#### PAGE TEXT

The New York Times staff photographer Josh Haner was an early adopter of drone photography. His earliest forays were with a $60 gadget that he maneuvered around his living room. Since then, he has aimed ever higher, making videos and stills high above the Gobi Desert and the Marshall Islands. He has embraced the technology in ways that add a stunning dimension to his storytelling, while at the same time presenting unforeseen challenges. His conversation with James Estrin has been edited for length and clarity.

Q. How does flying a drone add to your visual storytelling ability?

A. One of the first things that attracted me to drone photography and videography was the ability to easily photograph scenes that in the past would have cost us thousands of dollars. It democratized the skies.

That’s not to say that every assignment demands aerial photography, but it’s nice to be able to have it as a tool.

Q. Not only is it less expensive, it also gives a different view.

A. Movement becomes really key with drone video, and that’s very difficult to do with a helicopter at some altitudes. It’s a unique experience to be able to navigate like a bird.

########

- TASKS TO PERFORM:
1. Quote the drone photography interview word for word, starting at "The New York" and ending at "length and clarity.".
2. In the drone photography interview, how much did the gadget Josh Haner used for his earliest forays cost?
3. Please carry on with the drone photography interview from its final line.

#### DATA SECTION

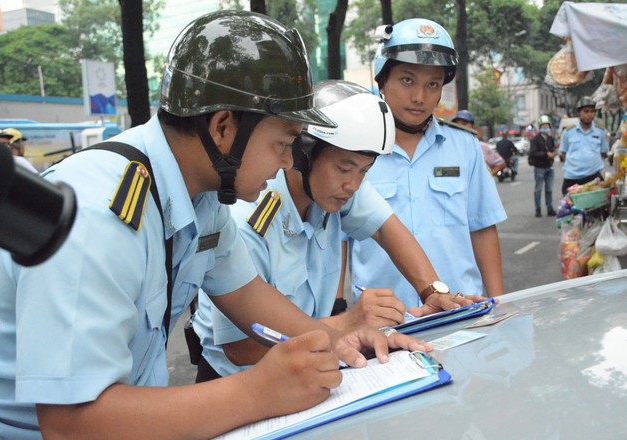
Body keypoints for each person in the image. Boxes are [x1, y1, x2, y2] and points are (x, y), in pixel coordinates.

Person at [0, 11, 427, 439]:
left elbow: (246, 294)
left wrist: (343, 338)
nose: (289, 159)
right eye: (283, 141)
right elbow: (70, 425)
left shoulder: (202, 196)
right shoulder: (99, 213)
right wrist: (256, 393)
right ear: (224, 127)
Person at [192, 80, 482, 382]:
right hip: (240, 382)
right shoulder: (248, 221)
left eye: (364, 171)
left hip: (312, 363)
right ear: (301, 154)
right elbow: (238, 348)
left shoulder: (335, 190)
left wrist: (432, 291)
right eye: (344, 169)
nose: (354, 185)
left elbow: (388, 230)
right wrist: (346, 324)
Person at [348, 18, 507, 309]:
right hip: (387, 319)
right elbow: (340, 239)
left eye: (432, 84)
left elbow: (482, 227)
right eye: (407, 80)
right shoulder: (353, 150)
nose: (420, 97)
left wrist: (498, 303)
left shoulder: (464, 146)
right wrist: (337, 306)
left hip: (462, 308)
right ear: (382, 80)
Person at [560, 97, 609, 196]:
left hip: (593, 178)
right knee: (569, 209)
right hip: (572, 178)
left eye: (592, 111)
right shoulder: (568, 132)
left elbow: (603, 153)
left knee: (600, 208)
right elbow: (563, 153)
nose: (589, 114)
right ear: (579, 113)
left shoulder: (601, 131)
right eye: (586, 111)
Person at [452, 110, 506, 177]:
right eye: (456, 124)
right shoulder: (449, 147)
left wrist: (486, 179)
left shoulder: (481, 146)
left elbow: (501, 164)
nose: (460, 126)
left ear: (472, 126)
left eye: (464, 123)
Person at [528, 115, 557, 217]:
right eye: (543, 126)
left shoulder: (550, 139)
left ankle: (550, 208)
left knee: (549, 189)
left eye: (547, 126)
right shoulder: (535, 139)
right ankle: (538, 209)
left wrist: (553, 153)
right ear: (540, 127)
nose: (546, 128)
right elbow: (532, 153)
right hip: (539, 167)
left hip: (549, 166)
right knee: (538, 189)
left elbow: (553, 149)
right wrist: (545, 154)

########

- RESULTS FOR THE EXERCISE:
1.
The New York Times staff photographer Josh Haner was an early adopter of drone photography. His earliest forays were with a $60 gadget that he maneuvered around his living room. Since then, he has aimed ever higher, making videos and stills high above the Gobi Desert and the Marshall Islands. He has embraced the technology in ways that add a stunning dimension to his storytelling, while at the same time presenting unforeseen challenges. His conversation with James Estrin has been edited for length and clarity.

2. $60

3.
I try not to use automated flight patterns because I feel that the rigidity of the curves that automation gives you isn’t very pleasing to the viewer. More organic movement that shows there’s a human behind this helps to bring people into these somewhat complex stories we’re trying to tell.

Q. As a child did you want to fly planes?

A. When I was in fifth grade, we did a project on how to spend a million dollars. I figured out how much it would cost to buy a plane so that I could fly to Scottsdale, Ariz., to see spring training games with the San Francisco Giants. I found out how to get my pilot’s license so that I could commute from San Francisco to spring training games in Arizona.

Q. That’s funny. The New York Times never said to you, “Can you figure out how to spend a million dollars?”

A. No, but in 2012, when inexpensive drones first came out, I expensed a little $60 hobby quadcopter to figure out how to use it. I spent a few months in my tiny apartment trying not to hit the walls and ceiling while I flew it around, trying to get a sense of how to control movement. If you can control one of these tiny hobby quadcopters that don’t have GPS and don’t have obstacle avoidance, you can pick up the finesse that’s needed to manually control the bigger, more steady ones.

Q. What have you learned about composition, both in stills and in video, using a drone?

A. One of my initial projects with a drone was in the Marshall Islands. Before I went, I loaded up Google Earth to look at the islets that I could possibly travel to. I actually picked Ejit Islet to go to based on the Google satellite imagery. It allowed me to pre-envision where I was going to fly, so that I didn’t waste time on a location that wouldn’t work.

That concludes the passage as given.